━━━ RAW DATA ━━━

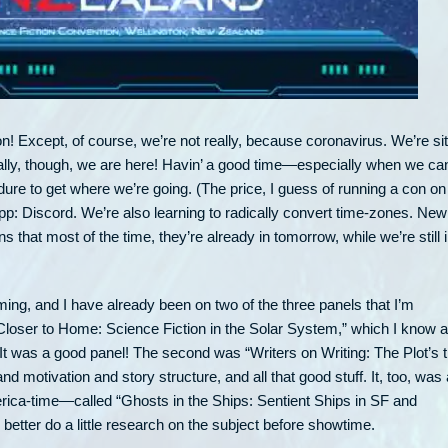
n! Except, of course, we’re not really, because coronavirus. We’re sit
tually, though, we are here! Havin’ a good time—especially when we ca
dure to get where we’re going. (The price, I guess of running a con on
app: Discord. We’re also learning to radically convert time-zones. New
that most of the time, they’re already in tomorrow, while we’re still 
g, and I have already been on two of the three panels that I’m
g Closer to Home: Science Fiction in the Solar System,” which I know a
e. It was a good panel! The second was “Writers on Writing: The Plot’s 
d motivation and story structure, and all that good stuff. It, too, was 
ica-time—called “Ghosts in the Ships: Sentient Ships in SF and
d better do a little research on the subject before showtime.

━━━

*ACTION ITEM*: Everything from the first line of the entries through the line that contains "app: Discord. We’re" is to be reproduced exactly, except the pictures.

*REPLY*:
n! Except, of course, we’re not really, because coronavirus. We’re sit
tually, though, we are here! Havin’ a good time—especially when we ca
dure to get where we’re going. (The price, I guess of running a con on
app: Discord. We’re also learning to radically convert time-zones. New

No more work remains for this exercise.